A typical "first words related" theme with a nice corner-answer bonus. Not much more to say about that, except that REVERSE SPLIT is a new one to me (28A: Corporate action that increases the par value of its stock). Caused some slowage in the eastern section - where I was happy to see ALACK today (25D: Word of woe), after having tried and failed to force said answer to work in a puzzle last Thursday. But back to the theme - got the first theme answer early when the NW gave me PARK and I somehow remembered that PARK CITY, UTAH is the 19A: Home of the Sundance Film Festival. If you'd simply asked me where it's held, I would have said "uh ... somewhere in Colorado?" Next theme answer was REVERSE SPLIT, which I couldn't see at all, so ... moving on. I think I meandered down to the bottom and Somehow remembered the title "DRIVE ME CRAZY" (50A: 1999 Melissa Joan Hart movie). I doubt anyone here (by which I mean, you) saw it. I sure didn't. Melissa Joan Hart was the star of the long-running "Sabrina the Teenage Witch," and "DRIVE ME CRAZY" was a teen romantic comedy. DRIVE + PARK gave me the theme, which made NEUTRAL SHADE (41A: Bone, for one) easy to pick up. SPLIT in REVERSE SPLIT was probably the last thing I filled in. Somehow I did all that in 6+ minutes. No errors today, though ...
What in the world is COOTIE!? (5D: Bug-building game) - I see that it is a bug-building game, but it's one I have never played, or seen on TV, or seen at other people's homes, or seen in a toy store (that I recall). Are COOTIEs still being produced? It seems so. Been around a while. Missed me entirely. I'm more an "Operation" / "Sorry" / "Hungry Hungry Hippos" kind of guy. Oh, why am I mentioning this? Because the "I" was a Very tentative entry for me.

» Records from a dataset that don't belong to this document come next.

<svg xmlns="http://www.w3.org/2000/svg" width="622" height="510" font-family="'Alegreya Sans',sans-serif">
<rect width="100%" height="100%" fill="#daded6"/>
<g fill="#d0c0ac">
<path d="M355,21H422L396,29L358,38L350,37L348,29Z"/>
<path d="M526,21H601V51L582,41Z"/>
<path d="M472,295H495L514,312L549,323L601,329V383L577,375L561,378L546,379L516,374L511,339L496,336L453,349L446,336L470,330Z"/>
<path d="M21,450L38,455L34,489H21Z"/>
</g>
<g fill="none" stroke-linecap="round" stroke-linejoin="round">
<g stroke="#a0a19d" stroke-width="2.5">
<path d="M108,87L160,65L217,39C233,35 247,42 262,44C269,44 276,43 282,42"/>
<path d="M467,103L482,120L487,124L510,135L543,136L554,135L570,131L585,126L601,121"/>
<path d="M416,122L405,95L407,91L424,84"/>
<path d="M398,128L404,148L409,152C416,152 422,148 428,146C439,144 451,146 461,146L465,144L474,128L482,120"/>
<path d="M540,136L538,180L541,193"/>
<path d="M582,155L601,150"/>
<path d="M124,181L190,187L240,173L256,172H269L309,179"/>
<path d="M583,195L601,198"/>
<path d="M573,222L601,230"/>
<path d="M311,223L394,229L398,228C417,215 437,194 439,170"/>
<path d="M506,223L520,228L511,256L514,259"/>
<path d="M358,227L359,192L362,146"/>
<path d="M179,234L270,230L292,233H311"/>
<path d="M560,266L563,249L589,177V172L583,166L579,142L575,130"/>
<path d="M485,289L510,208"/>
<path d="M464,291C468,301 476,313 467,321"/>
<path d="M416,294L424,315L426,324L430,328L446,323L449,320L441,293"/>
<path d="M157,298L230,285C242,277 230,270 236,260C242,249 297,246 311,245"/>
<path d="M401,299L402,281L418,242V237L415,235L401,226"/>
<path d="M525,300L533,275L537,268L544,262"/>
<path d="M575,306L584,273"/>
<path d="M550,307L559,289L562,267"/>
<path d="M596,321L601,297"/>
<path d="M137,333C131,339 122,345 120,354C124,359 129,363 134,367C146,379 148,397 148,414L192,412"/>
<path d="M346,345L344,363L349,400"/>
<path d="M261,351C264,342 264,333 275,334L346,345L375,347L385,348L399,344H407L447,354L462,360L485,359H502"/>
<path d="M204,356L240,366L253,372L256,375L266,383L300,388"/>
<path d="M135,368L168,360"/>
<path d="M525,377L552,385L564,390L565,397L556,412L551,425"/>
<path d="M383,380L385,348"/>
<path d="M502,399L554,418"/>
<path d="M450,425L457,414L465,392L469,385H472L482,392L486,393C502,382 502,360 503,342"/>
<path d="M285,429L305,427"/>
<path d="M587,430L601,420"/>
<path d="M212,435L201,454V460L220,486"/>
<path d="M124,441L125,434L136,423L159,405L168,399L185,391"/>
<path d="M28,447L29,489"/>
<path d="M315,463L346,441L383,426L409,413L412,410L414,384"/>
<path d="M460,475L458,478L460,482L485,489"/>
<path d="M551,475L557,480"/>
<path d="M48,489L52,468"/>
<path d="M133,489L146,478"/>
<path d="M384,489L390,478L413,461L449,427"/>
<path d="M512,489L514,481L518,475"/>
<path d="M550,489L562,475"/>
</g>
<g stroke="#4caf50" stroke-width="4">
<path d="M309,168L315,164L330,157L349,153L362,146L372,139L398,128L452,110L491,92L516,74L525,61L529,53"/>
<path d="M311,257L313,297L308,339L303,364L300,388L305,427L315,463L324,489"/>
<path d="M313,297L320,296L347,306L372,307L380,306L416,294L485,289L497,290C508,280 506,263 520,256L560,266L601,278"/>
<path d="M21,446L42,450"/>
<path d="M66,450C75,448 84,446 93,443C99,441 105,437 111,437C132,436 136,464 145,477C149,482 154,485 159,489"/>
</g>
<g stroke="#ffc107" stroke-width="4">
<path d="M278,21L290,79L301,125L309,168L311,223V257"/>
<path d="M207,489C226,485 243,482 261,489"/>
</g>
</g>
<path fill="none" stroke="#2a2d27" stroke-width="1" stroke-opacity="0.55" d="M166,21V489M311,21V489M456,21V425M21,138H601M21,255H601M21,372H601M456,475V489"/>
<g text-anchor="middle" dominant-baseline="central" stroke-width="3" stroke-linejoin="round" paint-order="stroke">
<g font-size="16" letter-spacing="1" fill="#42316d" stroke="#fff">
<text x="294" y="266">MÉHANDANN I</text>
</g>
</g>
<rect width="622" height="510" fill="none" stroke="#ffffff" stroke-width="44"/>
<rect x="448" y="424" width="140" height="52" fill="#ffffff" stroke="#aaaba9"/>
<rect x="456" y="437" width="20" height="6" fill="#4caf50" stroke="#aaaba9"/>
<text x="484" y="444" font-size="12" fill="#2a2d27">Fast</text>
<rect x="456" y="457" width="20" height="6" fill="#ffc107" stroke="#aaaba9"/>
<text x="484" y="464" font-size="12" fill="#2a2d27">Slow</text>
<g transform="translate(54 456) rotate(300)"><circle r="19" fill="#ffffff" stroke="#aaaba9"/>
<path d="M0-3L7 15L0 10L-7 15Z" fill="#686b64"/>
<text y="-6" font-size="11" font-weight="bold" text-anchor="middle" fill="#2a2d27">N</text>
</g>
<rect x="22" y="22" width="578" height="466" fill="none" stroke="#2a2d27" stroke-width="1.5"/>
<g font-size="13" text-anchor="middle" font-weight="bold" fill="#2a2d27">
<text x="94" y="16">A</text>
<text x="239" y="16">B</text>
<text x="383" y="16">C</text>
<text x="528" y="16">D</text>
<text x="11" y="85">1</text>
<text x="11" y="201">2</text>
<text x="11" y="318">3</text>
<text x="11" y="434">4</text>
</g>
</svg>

REI (23A: King, in Portugal) was an educated guess based on the fact that (I think) Spanish for "king" is REY. Portuguese is a fine language, I'm sure, but to me it simply signifies "nutso spelling coming up!"
The real problem in this puzzle - the place that caused the most trouble both for me and my wife (and thus, perhaps, for many of you) was the NE, which I am calling "IT CORNER," as in 15A: The Beatles produced it and 12D: Cigarettes have it. The Beatles clue was galling. The Beatles produced BEATLEMANIA. "The Beatles produced MANIA." "These cigarettes have TAX." Don't like when the tricksiness of clues involves forcing the phrasing. Also, FIE = 11D: "For shame!"??? I thought it was much more negative and defiant, not a rough equivalent of "TSK" (which is what I had here at first). Even INS seemed oddly clued (10D: Favored bunch). I think of the folks in Congress or other elected positions as INS. They got elected. I guess that means they're "favored." If this is "IN" in the social sense, then I guess I don't hear people use INS that way enough. A-LIST ... ELITES ... IN CROWD, maybe.

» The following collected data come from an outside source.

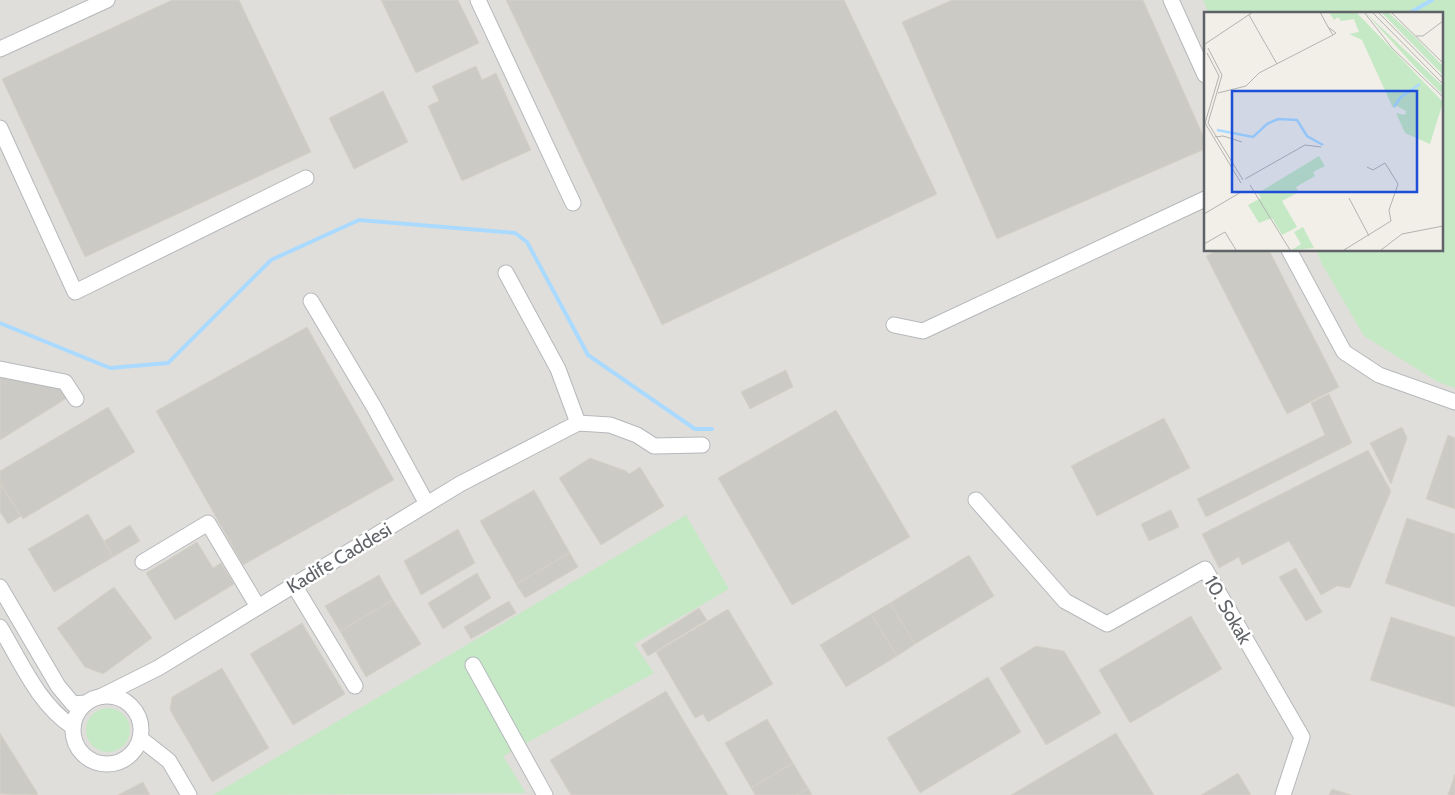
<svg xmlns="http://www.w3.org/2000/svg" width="1455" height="795" font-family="Cabin,sans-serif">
	<rect width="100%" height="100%" fill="#f1efe8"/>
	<!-- industrial -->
	<path fill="#e0deda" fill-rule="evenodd" d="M0,0H1455V795H0ZM1205,14H1441V250H1205Z"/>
	<!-- green -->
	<g fill="#c5e8c5">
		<polygon points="1203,0 1455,0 1455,388 1438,382 1364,336 1322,264 1316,250 1441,250 1441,14 1209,14"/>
		<polygon points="686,515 729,589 634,644 654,673 503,756 526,793 213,795"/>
		<circle cx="108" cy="730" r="22"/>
	</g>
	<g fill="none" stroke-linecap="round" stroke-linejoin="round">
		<!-- stream -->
		<g stroke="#aadaff" stroke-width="4">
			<polyline points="1408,14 1432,0"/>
			<polyline points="0,323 110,368 168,363 271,260 359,220 515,233 527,242 588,355 695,429 712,429"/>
		</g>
	</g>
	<!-- building -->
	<g fill="#cccac5" stroke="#d6d1c6">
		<polygon points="172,0 239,0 311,152 85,257 2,79"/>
		<polygon points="381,0 458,0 479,43 416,73"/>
		<polygon points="506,0 844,0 937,194 662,325"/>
		<polygon points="952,0 1143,0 1205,140 1205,149 997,239 902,22"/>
		<polygon points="476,66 482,80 496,73 531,150 462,181 428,106 439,101 432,86"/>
		<polygon points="383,91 408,142 354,169 329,118"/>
		<polygon points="1218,250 1269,250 1339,387 1287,414 1206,256"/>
		<polygon points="307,327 394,480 243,565 156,411"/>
		<polygon points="786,370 793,387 750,409 741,392"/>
		<polygon points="0,376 60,388 67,398 0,440"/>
		<polygon points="1329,394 1352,443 1206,517 1197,499 1325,435 1311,403"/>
		<polygon points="108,407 135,452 23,519 0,483 0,471"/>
		<polygon points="836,410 910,537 792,605 718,478"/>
		<polygon points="1164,418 1190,468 1097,516 1071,466"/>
		<polygon points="1402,427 1407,438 1391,484 1370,443"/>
		<polygon points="1448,435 1455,438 1455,509 1426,499"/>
		<polygon points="1368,450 1391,491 1350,588 1337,586 1321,595 1289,541 1242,565 1239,557 1219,568 1202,534"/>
		<polygon points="590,458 626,471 629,474 640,467 664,506 601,545 559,478"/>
		<polygon points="0,483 21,516 8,524 0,512"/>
		<polygon points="534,490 570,553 516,584 480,521"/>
		<polygon points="1171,510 1179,527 1149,541 1141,524"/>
		<polygon points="88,514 113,557 54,592 28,549"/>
		<polygon points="1407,518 1455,534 1455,607 1385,583"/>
		<polygon points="130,525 140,541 113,557 104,541"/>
		<polygon points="458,529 475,563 421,595 404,561"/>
		<polygon points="197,542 213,568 221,563 234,584 175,620 146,573"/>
		<polygon points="570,553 578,567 525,598 516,584"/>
		<polygon points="969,555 994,596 915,644 890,603"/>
		<polygon points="1296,568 1322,612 1306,621 1279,577"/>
		<polygon points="477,573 491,598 443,629 428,603"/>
		<polygon points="379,575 393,600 340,631 325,606"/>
		<polygon points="114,587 152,638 103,674 85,667 57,628"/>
		<polygon points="393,600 421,644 366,677 340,631"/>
		<polygon points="509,601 516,613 471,639 464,627"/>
		<polygon points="890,603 915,644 897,656 871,614"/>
		<polygon points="699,608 707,620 648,656 641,645"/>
		<polygon points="728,609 773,684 708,722 703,714 695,718 656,652"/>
		<polygon points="871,614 897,656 846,687 820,645"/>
		<polygon points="1191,616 1222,669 1130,723 1099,670"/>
		<polygon points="1391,617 1455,637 1455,707 1370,680"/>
		<polygon points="302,623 345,694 293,725 250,654"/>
		<polygon points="1036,646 1064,651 1101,713 1046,745 1000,668"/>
		<polygon points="222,668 269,748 212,782 170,710 172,697"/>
		<polygon points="988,677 1021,732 920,793 887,738"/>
		<polygon points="666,691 728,795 571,795 550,760"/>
		<polygon points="767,719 793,763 751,788 725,743"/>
		<polygon points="0,733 38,794 36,795 0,794"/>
		<polygon points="1116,733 1154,795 1011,795"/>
		<polygon points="793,763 808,788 797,795 755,795 751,788"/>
		<polygon points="1238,773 1251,795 1201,795"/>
		<polygon points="1455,774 1455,795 1448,795"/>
		<polygon points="143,782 150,795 118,795"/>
		<polygon points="808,788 812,795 797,795"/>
		<polygon points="1332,789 1351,795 1329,795"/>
	</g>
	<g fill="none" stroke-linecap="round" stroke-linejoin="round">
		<defs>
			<g id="minor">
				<polyline points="478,0 573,203"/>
				<polyline points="1171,0 1205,75"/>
				<polyline points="0,49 107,0"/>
				<polyline points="0,128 75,292 306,178"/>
				<polyline points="1289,250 1344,352 1379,375 1455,402"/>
				<polyline points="506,273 558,369 578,423"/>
				<polyline points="311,301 374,407 427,504"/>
				<polyline points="894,325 923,331 1205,199"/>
				<polyline points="0,369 65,382 76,399"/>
				<polyline points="578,423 610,425 637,435 654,446 702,445"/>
				<polyline points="976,500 1065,601 1107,624 1205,569 1302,737 1283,795"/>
				<polyline points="143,562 208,523 258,607"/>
				<polyline points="294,585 355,686"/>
				<polyline points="0,587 58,686 73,704 86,703"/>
				<path d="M0,627C21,662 38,704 73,727"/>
				<polyline points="473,665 545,795"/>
				<circle cx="107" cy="730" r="34"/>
				<polyline points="102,696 158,668 460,484 578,423"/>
				<polyline points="141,739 169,761 189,795"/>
			</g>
		</defs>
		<!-- minor casing -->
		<use href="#minor" stroke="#b5b8bc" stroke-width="17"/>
		<!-- minor -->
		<use href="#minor" stroke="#fff" stroke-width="15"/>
	</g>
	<g text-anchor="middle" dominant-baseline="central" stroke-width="5" stroke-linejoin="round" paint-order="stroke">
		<!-- street labels -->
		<g font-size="19" fill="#5f6368" stroke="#fff">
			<text transform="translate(339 558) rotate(-31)">Kadife Caddesi</text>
			<text transform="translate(1228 610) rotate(60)">10. Sokak</text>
		</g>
	</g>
	<!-- overview -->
	<g transform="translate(1204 12)">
		<rect width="239" height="239" fill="#f1efe8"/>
		<path d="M125,0H152L239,90L226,132L201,121L192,101L201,103L202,99L191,93L189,96L158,28L145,22L155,20L150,7L137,9L134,5L130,8ZM161,0L239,74V83L212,56ZM177,0H184L210,24L239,54V63ZM115,144L121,154L109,160L111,164L92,175L95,180L78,189L93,215L78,223L68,206L55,211L44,193L57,186L54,181ZM99,215L110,236L88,238L97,232L90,220Z" fill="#c5e8c5"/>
		<path fill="none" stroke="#aadaff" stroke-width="2.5" d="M190,95L197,85L216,72M13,118L49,125L63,112L74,107L93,108L103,124L119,133"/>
		<path fill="none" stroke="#b3b3b1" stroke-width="1" d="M116,0L124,15L129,23L132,21L124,15M160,0L188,36L239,85M168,0L239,72M174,0L239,66M187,0L239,51M45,3L73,52M212,24H219L239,9M1,32L49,0M4,36L18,63L4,111L39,168M3,41L15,64L1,111L37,171M14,81L42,74L55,61L129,23M11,125L19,124L38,130M41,167L101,133L117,135M46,173L86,238M145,186L165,224M0,202L37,180M0,232L21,220L32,238M140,238L187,209L185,198L194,172L181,151L169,158L163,155M177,238L198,222L239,214"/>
		<path fill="#1d4ed8" fill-opacity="0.15" stroke="#1d4ed8" stroke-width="2.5" d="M28,79H213V180H28Z"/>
		<rect width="239" height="239" fill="none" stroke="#5f6368" stroke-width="2.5"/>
	</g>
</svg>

- 1A: Hits with bug spray (zaps) - rings untrue for me. Bug zappers zap bugs. Raid kills bugs dead, but without electricity.
- 14A: Ex-politico with a Nobel and an Emmy (Gore) - "Simpsons" tidbit: on a trip to Knoxville with Bart, Nelson, and Millhouse, Martin Prince spends his last remaining money on a Talking Al Gore doll. The doll's one line: "You are hearing me talk."

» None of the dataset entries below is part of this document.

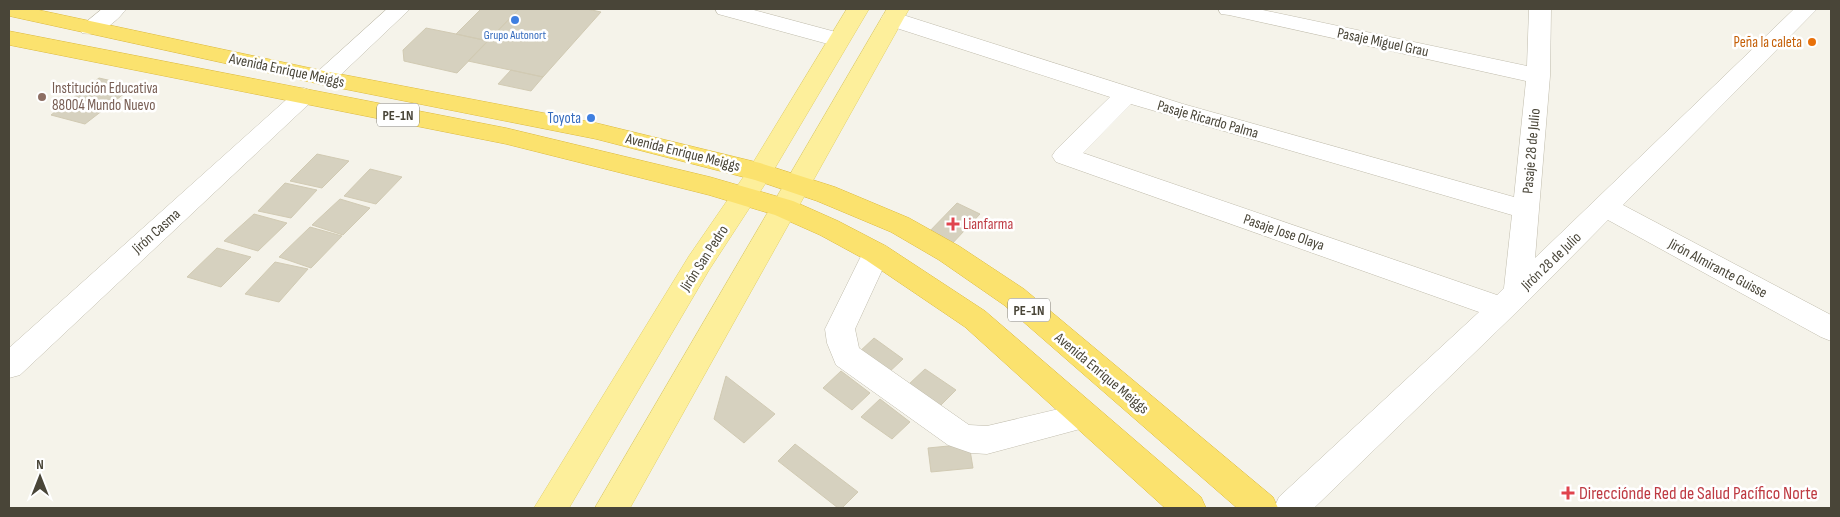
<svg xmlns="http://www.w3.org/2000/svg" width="1840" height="517" viewBox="0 0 1840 517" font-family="'Sofia Sans Condensed',sans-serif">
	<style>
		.building { fill: #d6d1bf; stroke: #d1cab3 }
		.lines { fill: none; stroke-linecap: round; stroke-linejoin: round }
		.minor-casing { stroke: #c0bcac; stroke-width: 1 }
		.major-casing { stroke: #e2d06a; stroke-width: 1 }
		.highway-casing { stroke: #dcb93d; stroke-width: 1 }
		.minor { fill: #fff; fill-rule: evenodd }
		.major { fill: #fdef9b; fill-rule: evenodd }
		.highway { fill: #fbe26e; fill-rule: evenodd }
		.shop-dot { fill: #3f7fe0; stroke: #fff; stroke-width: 2 }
		.food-dot { fill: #e8710a; stroke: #fff; stroke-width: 2 }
		.education-dot { fill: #8d6e63; stroke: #fff; stroke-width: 2 }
		.health-dot { fill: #e0444e; stroke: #fff; stroke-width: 2 }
		.labels { text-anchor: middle; stroke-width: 5; stroke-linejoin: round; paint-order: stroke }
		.far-shop-label { font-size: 12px; fill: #366cbe; stroke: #fff }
		.shield { fill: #fff; stroke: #807d74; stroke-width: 1 }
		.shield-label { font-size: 14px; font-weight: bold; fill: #494538 }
		.street-label { font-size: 15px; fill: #494538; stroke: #fff }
		.food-label { font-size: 15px; fill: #c56008; stroke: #fff; text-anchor: end }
		.education-label { font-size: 15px; fill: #785e54; stroke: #fff; text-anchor: start }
		.shop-label { font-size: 15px; fill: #366cbe; stroke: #fff; text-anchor: end }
		.health-label { font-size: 15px; fill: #be3a42; stroke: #fff; text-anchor: start }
		.near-health-label { font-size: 18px; fill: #be3a42; stroke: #fff; text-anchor: start }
	</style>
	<rect width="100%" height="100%" fill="#f5f3ea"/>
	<!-- building -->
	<path class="building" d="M481 9H519L488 41 456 34Z
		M519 9H587L601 12 543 77 468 61Z
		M426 28 456 34 488 41 457 73 404 61 403 50Z
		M511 70 543 77 531 91 498 84Z
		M99 78 134 86 85 124 51 115Z
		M317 154 349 161 322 188 290 181Z
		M370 169 402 177 376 204 344 196Z
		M285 183 317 190 291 218 258 211Z
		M340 199 370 208 343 235 312 225Z
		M957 203 980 214 949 247 926 235Z
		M254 214 287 223 258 251 224 241Z
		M310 227 342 236 311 268 279 257Z
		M217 248 251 257 221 287 187 277Z
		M275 262 308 269 279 302 245 294Z
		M874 338 903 359 886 375 857 354Z
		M925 369 956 390 939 407 908 385Z
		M841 371 870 393 852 410 823 388Z
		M726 376 775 414 744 443 714 419Z
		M880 399 910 422 892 439 861 417Z
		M795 444 858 492 842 508H838L778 461Z
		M969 444 973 468 931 472 928 448Z"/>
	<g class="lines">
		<!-- minor casing -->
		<g class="minor-casing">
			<path id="minor" d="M102 9H126C117 22 98 37 82 33L79 28Z
				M387 9H410L332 83 324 85 316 83 312 78 316 73Z
				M715 9H750L847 35 850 40 847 45 839 47 718 14Z
				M1218 9H1258L1527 66 1529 9H1551L1550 76 1535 258 1794 9H1817L1623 205 1831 315V341L1821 337 1608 220 1528 301 1314 508H1274L1279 497 1479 312 1056 162 1052 156 1056 150 1110 97 884 24 881 19 884 14 892 12 900 14 1183 104 1514 197 1526 81 1229 15 1221 14ZM1131 104 1512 215 1504 288 1497 295 1083 153Z
				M304 88 312 91 316 96 312 101 20 375 9 378V348L296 91Z
				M876 243 886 246 890 253 855 329 859 348 969 425 987 426 1084 403 1095 407 1100 416 1095 425 987 454 971 453 948 445 836 365 827 343 825 329 866 246Z"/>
		</g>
		<!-- major casing -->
		<g class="major-casing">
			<path id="major" d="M847 9H869L769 178 709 270 569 508H534L689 256 751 166Z
				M887 9H909L630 508H595Z"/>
		</g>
		<!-- highway casing -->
		<g class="highway-casing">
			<path id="highway" d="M9 9H34L324 71 596 123 760 163 835 187 909 218 959 246 1024 289 1273 497 1278 508H1237L1004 305 939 260 891 232 817 201 755 180 596 139 324 85 9 16Z
				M9 31 506 128 710 177 793 201 838 221 886 246 985 311 1201 497 1206 508H1165L965 327 866 260 820 235 775 215 709 195 506 144 9 45Z"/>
		</g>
		<!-- minor -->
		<use href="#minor" class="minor"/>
		<!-- major -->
		<use href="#major" class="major"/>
		<!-- highway -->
		<use href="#highway" class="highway"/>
	</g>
	<!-- markers -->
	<g class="shop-dot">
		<circle cx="515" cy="20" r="5"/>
		<circle cx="591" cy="118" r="5"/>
	</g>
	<circle class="food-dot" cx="1812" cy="42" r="5"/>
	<circle class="education-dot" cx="42" cy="97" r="5"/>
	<g class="health-dot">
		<path d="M950.5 216.5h5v5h5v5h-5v5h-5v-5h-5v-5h5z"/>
		<path d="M1565.5 485.5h5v5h5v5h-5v5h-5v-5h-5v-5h5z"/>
	</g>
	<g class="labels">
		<!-- far-shop labels -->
		<g class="far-shop-label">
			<text x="515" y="39">Grupo Autonort</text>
		</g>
		<!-- shield labels -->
		<g class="shield">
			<rect x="377" y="103.5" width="42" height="23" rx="4"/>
			<rect x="1008" y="298.5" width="42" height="23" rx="4"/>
		</g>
		<g class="shield-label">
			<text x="398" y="120">PE-1N</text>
			<text x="1029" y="315">PE-1N</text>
		</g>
		<!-- street labels -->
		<g class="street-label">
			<text transform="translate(1383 42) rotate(12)" y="5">Pasaje Miguel Grau</text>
			<text transform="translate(287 70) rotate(12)" y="5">Avenida Enrique Meiggs</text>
			<text transform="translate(1208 119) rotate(16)" y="5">Pasaje Ricardo Palma</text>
			<text transform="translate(1531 151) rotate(-85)" y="5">Pasaje 28 de Julio</text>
			<text transform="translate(683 152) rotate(14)" y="5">Avenida Enrique Meiggs</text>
			<text transform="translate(156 231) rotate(-42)" y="5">Jirón Casma</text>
			<text transform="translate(1284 232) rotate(19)" y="5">Pasaje Jose Olaya</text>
			<text transform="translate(704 258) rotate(-57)" y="5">Jirón San Pedro</text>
			<text transform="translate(1551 261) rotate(-44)" y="5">Jirón 28 de Julio</text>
			<text transform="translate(1718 268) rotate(28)" y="5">Jirón Almirante Guisse</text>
			<text transform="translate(1102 373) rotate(40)" y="5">Avenida Enrique Meiggs</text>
		</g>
		<!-- food labels -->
		<g class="food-label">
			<text x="1802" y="47">Peña la caleta</text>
		</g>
		<!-- education labels -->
		<g class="education-label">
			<text x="52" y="93">Institución Educativa<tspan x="52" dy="17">88004 Mundo Nuevo</tspan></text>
		</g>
		<!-- shop labels -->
		<g class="shop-label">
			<text x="581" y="123">Toyota</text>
		</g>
		<!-- health labels -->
		<g class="health-label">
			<text x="963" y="229">Lianfarma</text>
		</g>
		<!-- near-health labels -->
		<g class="near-health-label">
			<text x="1579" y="499">Direcciónde Red de Salud Pacífico Norte</text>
		</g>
	</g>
	<!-- border -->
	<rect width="1840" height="517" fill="none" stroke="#494538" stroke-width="20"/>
	<!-- north arrow -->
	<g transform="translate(40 477)" stroke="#ffffff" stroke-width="4" paint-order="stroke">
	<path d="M0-4L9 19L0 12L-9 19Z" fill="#494538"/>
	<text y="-8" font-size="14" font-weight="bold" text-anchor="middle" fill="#494538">N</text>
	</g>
</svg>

- 34A: Sari-clad royal (rani) - lots o' little gimmes to help you get started today. ADLAI also helped a lot (2D: First name in 1950s politics). Same for ALI (46A: Noted convert to Islam in 1964) and OTIS (27D: Porter's regretful "Miss")
- 36A: Dickensian cry (meh) - just kidding, it's BAH, as in Humbug
- 7D: Shawnee chief at the Battle of Tippecanoe (Tecumseh) - woo hoo. Fun. Great answer. Got it off the -UM-.
- 28D: Physician/synonymist (Roget) - I had no idea "synonymist" was a word. That seems a ... pretty narrow field.
- 35D: Clark's crush on "Smallville" (Lana) - not LOIS. Apparently on "Smallville" LANA now has superpowers, a development which is causing mass nerd hysteria on-line.
- 36D: From Sucre, say (Bolivian) - love this. Forced me to remember where the hell Sucre is. I was looking for something French here at first.
- 43D: Shakespearean soliloquist (Hamlet) - I am waiting to see the clue [Soliloquist/synonymist]. Not sure what the answer would be.